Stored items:
■ ■ ■ ■
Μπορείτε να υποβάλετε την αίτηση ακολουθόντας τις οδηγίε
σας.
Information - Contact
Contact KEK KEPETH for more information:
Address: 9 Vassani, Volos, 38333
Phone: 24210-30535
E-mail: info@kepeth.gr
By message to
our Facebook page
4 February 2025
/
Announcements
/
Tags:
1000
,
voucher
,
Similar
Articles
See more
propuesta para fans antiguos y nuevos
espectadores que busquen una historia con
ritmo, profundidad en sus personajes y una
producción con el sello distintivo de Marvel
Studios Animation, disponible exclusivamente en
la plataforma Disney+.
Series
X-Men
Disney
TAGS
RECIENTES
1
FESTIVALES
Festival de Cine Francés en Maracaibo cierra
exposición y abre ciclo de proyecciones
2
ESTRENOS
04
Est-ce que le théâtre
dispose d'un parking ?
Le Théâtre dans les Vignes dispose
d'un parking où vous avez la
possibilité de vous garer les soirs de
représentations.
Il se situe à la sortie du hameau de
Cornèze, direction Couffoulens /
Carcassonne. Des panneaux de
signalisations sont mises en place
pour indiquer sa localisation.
■ ■ ■ ■
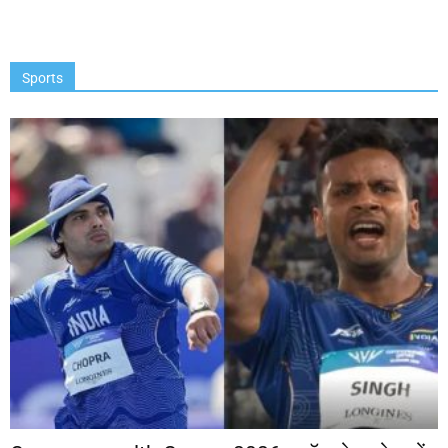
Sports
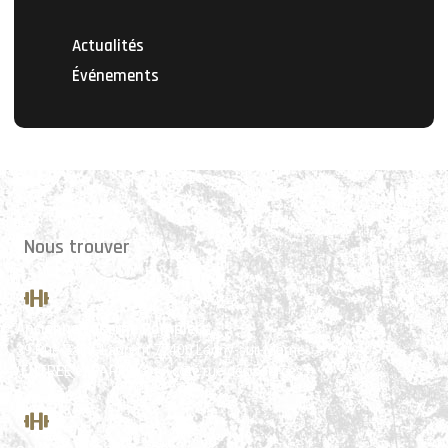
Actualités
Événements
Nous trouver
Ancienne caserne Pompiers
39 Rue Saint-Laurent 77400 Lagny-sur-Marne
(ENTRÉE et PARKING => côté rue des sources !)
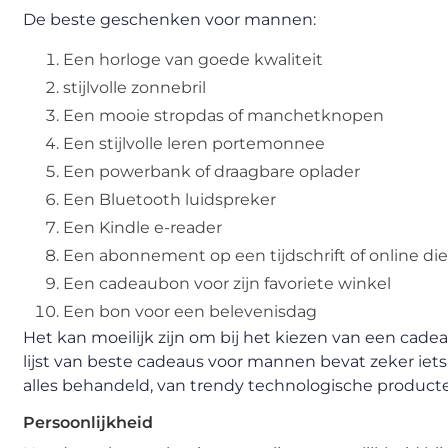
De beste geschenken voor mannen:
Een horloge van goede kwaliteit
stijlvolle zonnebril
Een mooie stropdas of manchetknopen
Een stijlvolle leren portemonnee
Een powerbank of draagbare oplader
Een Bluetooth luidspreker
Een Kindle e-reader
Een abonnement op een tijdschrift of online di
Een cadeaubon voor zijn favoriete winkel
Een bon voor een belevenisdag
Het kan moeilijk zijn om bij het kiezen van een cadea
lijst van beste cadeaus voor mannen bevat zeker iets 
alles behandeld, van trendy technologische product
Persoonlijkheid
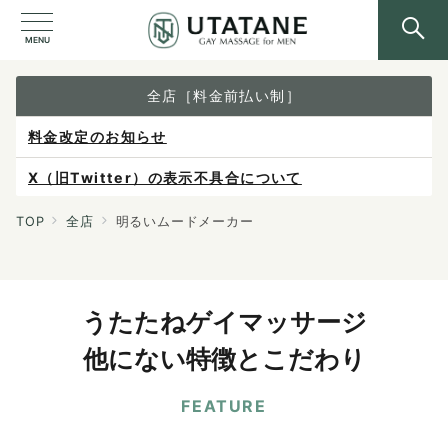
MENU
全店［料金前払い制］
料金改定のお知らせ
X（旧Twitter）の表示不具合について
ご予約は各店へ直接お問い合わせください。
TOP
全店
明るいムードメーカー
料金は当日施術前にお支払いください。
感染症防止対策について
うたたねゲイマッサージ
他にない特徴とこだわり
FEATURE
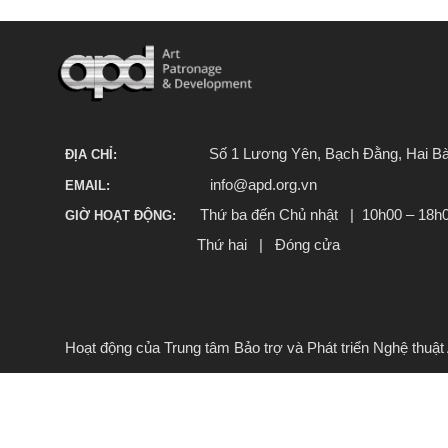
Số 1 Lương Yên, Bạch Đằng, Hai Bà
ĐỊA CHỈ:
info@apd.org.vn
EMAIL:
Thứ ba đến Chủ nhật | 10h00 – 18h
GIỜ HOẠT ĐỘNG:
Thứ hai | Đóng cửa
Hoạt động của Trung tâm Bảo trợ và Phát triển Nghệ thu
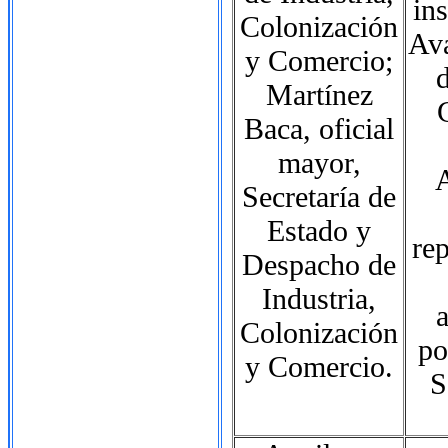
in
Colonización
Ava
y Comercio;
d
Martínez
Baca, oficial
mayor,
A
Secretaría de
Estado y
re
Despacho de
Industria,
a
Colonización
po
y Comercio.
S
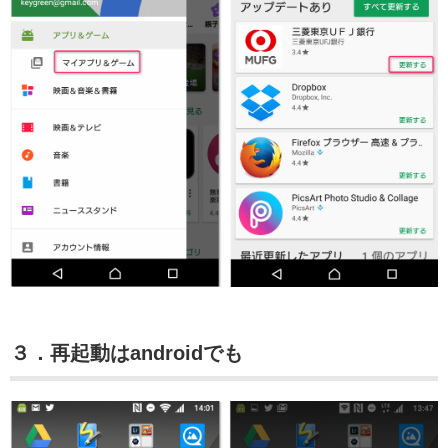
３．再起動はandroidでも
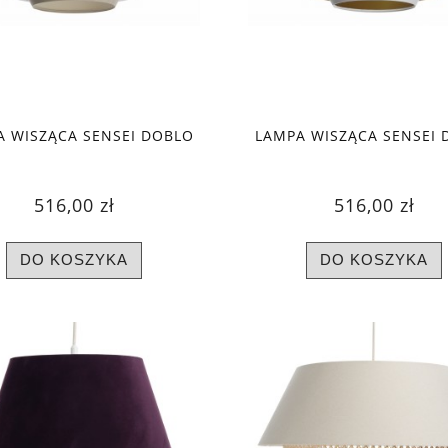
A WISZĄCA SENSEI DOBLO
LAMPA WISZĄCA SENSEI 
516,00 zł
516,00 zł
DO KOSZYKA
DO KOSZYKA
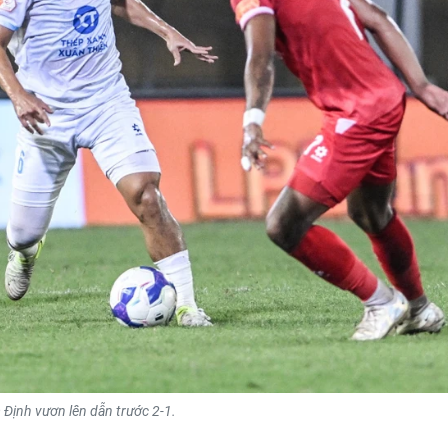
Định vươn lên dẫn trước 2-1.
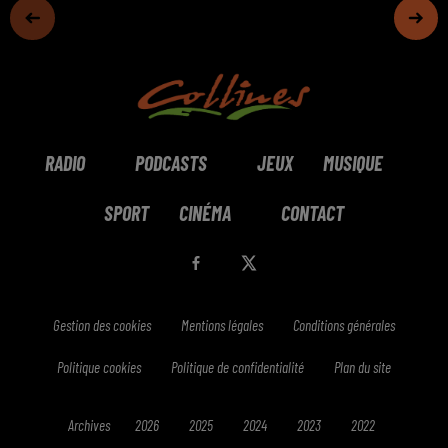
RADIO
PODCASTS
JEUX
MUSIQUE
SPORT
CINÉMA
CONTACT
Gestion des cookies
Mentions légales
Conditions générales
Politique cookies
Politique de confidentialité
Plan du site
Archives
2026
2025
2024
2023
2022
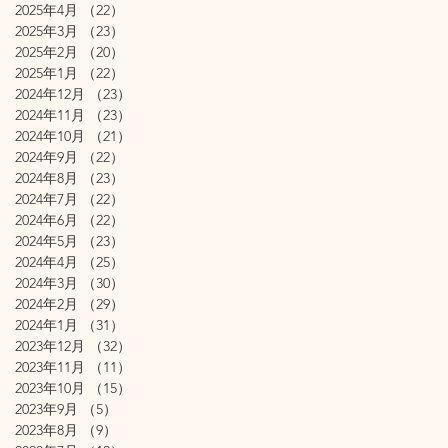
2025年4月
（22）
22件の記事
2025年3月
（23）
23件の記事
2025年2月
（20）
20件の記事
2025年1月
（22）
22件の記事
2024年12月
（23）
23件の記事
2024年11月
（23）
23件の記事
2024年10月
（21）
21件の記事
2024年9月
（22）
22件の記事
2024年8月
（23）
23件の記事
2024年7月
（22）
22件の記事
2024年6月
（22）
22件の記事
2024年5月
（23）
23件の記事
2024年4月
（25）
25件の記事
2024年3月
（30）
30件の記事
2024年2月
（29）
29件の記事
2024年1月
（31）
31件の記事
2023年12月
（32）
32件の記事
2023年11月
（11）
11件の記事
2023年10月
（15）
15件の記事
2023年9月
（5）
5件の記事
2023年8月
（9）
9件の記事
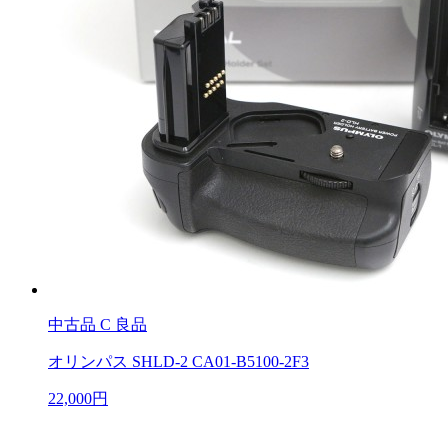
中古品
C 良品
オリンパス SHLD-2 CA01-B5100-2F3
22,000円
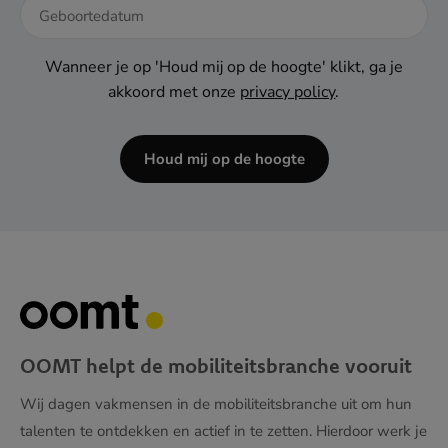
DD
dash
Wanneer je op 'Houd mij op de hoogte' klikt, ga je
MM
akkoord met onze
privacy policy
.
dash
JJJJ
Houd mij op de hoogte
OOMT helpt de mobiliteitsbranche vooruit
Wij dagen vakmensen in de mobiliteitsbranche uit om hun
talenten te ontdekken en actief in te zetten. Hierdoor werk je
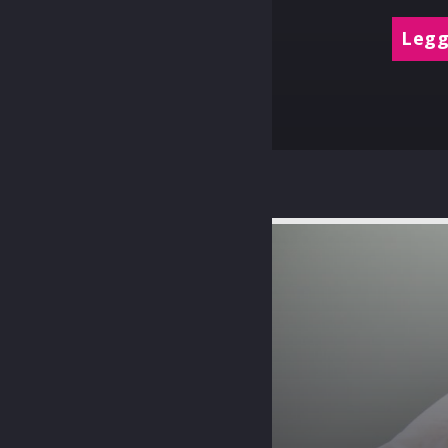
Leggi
■ ■ ■ ■
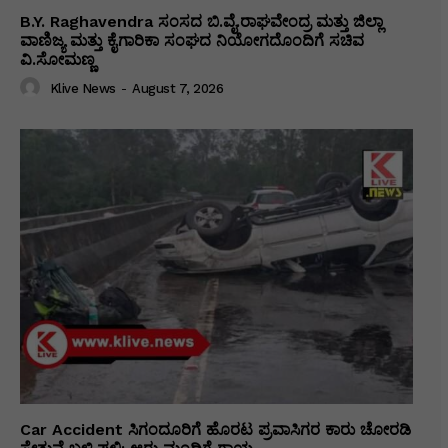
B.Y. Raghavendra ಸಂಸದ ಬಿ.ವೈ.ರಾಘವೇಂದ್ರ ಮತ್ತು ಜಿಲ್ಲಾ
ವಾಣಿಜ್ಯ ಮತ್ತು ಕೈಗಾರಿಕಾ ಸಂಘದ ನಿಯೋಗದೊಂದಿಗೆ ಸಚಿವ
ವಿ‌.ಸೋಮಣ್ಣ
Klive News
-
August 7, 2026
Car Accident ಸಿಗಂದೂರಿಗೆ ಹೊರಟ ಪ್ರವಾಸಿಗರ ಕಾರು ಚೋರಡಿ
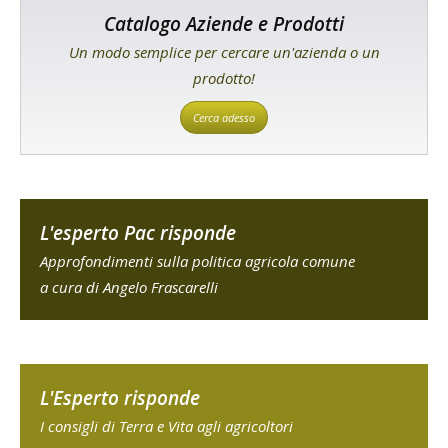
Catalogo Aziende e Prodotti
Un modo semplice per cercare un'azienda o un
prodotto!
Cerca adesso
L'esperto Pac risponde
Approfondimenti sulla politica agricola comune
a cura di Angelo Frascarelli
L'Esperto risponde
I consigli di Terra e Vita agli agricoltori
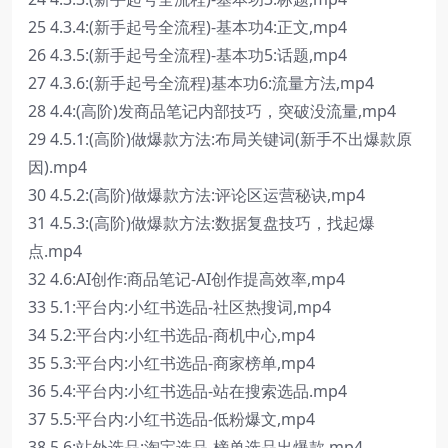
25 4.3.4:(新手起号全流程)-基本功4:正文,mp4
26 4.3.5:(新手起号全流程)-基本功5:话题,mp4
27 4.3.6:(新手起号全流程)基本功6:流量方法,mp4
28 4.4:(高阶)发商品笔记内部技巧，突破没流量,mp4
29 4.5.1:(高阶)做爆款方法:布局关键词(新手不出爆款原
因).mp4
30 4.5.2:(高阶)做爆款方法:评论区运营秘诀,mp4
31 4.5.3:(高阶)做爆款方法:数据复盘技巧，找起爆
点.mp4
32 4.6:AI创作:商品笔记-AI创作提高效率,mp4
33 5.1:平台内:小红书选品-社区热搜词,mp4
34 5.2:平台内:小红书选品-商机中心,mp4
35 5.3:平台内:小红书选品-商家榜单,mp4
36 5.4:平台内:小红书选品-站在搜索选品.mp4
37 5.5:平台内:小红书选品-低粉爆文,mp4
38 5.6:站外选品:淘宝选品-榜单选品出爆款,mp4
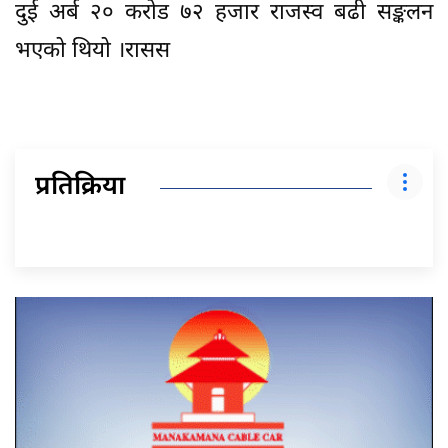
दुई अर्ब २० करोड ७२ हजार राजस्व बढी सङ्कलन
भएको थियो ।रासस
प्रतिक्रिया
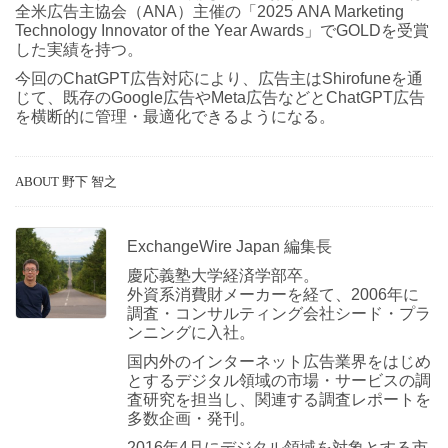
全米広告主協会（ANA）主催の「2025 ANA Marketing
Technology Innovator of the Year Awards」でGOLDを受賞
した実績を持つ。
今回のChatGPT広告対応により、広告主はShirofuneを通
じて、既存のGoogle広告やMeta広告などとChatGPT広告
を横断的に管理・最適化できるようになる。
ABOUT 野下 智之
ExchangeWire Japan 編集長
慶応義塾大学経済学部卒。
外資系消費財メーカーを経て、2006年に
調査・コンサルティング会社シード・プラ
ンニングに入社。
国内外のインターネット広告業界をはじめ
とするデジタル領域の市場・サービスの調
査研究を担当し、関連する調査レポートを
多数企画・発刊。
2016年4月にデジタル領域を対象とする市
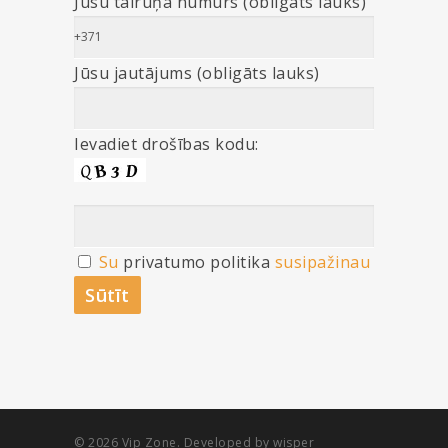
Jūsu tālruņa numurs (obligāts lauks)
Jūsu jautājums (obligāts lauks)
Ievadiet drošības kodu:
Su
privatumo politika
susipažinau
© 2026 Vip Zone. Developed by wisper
■ ■ ■ ■
# [The problem]
Print everything from the line containing "Catalogo Aziende e Prodotti" down to the line containing "2016年4月にデジタル領域を対象とする市", both included, keeping each line as it appears in the entries. Leave the pictures out of your answer.

# [Answer to this task]
Catalogo Aziende e Prodotti
Un modo semplice per cercare un'azienda o un
prodotto!
Cerca adesso
L'esperto Pac risponde
Approfondimenti sulla politica agricola comune
a cura di Angelo Frascarelli
L'Esperto risponde
I consigli di Terra e Vita agli agricoltori
25 4.3.4:(新手起号全流程)-基本功4:正文,mp4
26 4.3.5:(新手起号全流程)-基本功5:话题,mp4
27 4.3.6:(新手起号全流程)基本功6:流量方法,mp4
28 4.4:(高阶)发商品笔记内部技巧，突破没流量,mp4
29 4.5.1:(高阶)做爆款方法:布局关键词(新手不出爆款原
因).mp4
30 4.5.2:(高阶)做爆款方法:评论区运营秘诀,mp4
31 4.5.3:(高阶)做爆款方法:数据复盘技巧，找起爆
点.mp4
32 4.6:AI创作:商品笔记-AI创作提高效率,mp4
33 5.1:平台内:小红书选品-社区热搜词,mp4
34 5.2:平台内:小红书选品-商机中心,mp4
35 5.3:平台内:小红书选品-商家榜单,mp4
36 5.4:平台内:小红书选品-站在搜索选品.mp4
37 5.5:平台内:小红书选品-低粉爆文,mp4
38 5.6:站外选品:淘宝选品-榜单选品出爆款,mp4
दुई अर्ब २० करोड ७२ हजार राजस्व बढी सङ्कलन
भएको थियो ।रासस
प्रतिक्रिया
全米広告主協会（ANA）主催の「2025 ANA Marketing
Technology Innovator of the Year Awards」でGOLDを受賞
した実績を持つ。
今回のChatGPT広告対応により、広告主はShirofuneを通
じて、既存のGoogle広告やMeta広告などとChatGPT広告
を横断的に管理・最適化できるようになる。
ABOUT 野下 智之
ExchangeWire Japan 編集長
慶応義塾大学経済学部卒。
外資系消費財メーカーを経て、2006年に
調査・コンサルティング会社シード・プラ
ンニングに入社。
国内外のインターネット広告業界をはじめ
とするデジタル領域の市場・サービスの調
査研究を担当し、関連する調査レポートを
多数企画・発刊。
2016年4月にデジタル領域を対象とする市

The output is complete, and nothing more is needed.